Almost a third of new therapeutic drugs released onto the US market with Food and Drug Administration (FDA) approval subsequently have what are called “safety events”. Most often, these lead to warnings on packets or to doctors indicating the drug should not be taken by people with certain rare conditions or under particular circumstances. In only a tiny minority are the events serious enough to require withdrawal of the product.
Drug approval is a never-ending balancing act. Make trials too comprehensive and people are left waiting for a product that might save, or at least greatly improve, lives. Yet if you don't test widely enough, you risk another thalidomide – a drug with great benefits for many people, but devastating during pregnancy.
Dr Joseph Ross of Yale University explored one aspect of how our current efforts are working by looking at what happened after the release of 222 products granted approval by the FDA between 2001 and 2010. The findings have been published in the Journal of the American Medical Association.
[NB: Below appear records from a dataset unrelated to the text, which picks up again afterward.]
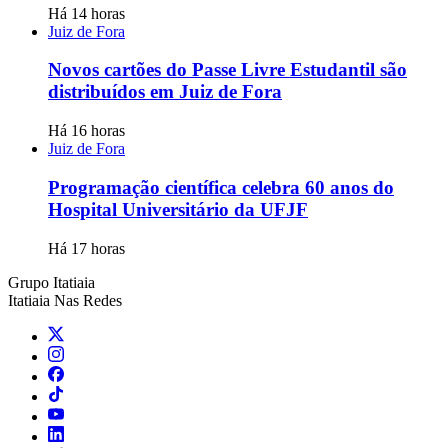
Há 14 horas
Juiz de Fora
Novos cartões do Passe Livre Estudantil são
distribuídos em Juiz de Fora
Há 16 horas
Juiz de Fora
Programação científica celebra 60 anos do
Hospital Universitário da UFJF
Há 17 horas
Grupo Itatiaia
Itatiaia Nas Redes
How you view Ross's findings depends on whether you are a glass half-empty or glass half-full type of person. For those inclined to negativity, problems emerged with 32 percent of the therapeutics, leading to changes in the terms of their approval. Since some of these had more than one issue arise, there were a total of 123 safety events recorded. The number is likely to grow for the pharmaceuticals and biologics (approved therapeutics that are biologically derived rather than synthesized) released towards the end of the period.
More positively, in only three cases (1.4 percent) was the issue so serious or widespread that the product had to be withdrawn. Another 61 warnings were added to the products' boxes, while 59 involved safety communications to prescribers. The average gap between approval and the first post-market safety event was 4.2 years.
Drug trials can only involve so many people without becoming prohibitively expensive. Most involve fewer than 1,000 participants. Unless there are grounds to suspect the drug will be a problem for people with a rare condition, it's unlikely many people with that condition will participate in the trial. So if the drug has negative side effects for just that group, this probably won't be detected during clinical trials. Once a product is on the market however, and given to hundreds of thousands or millions of people, patterns can start to emerge in which groups experience side effects.
Consequently, it is unsurprising many boxes will need warnings added to them, or doctors instructed that the drug is contra-indicated for certain people. Ross's findings can help feed a debate on whether the current rate is acceptable or if we should be spending more to make trials larger.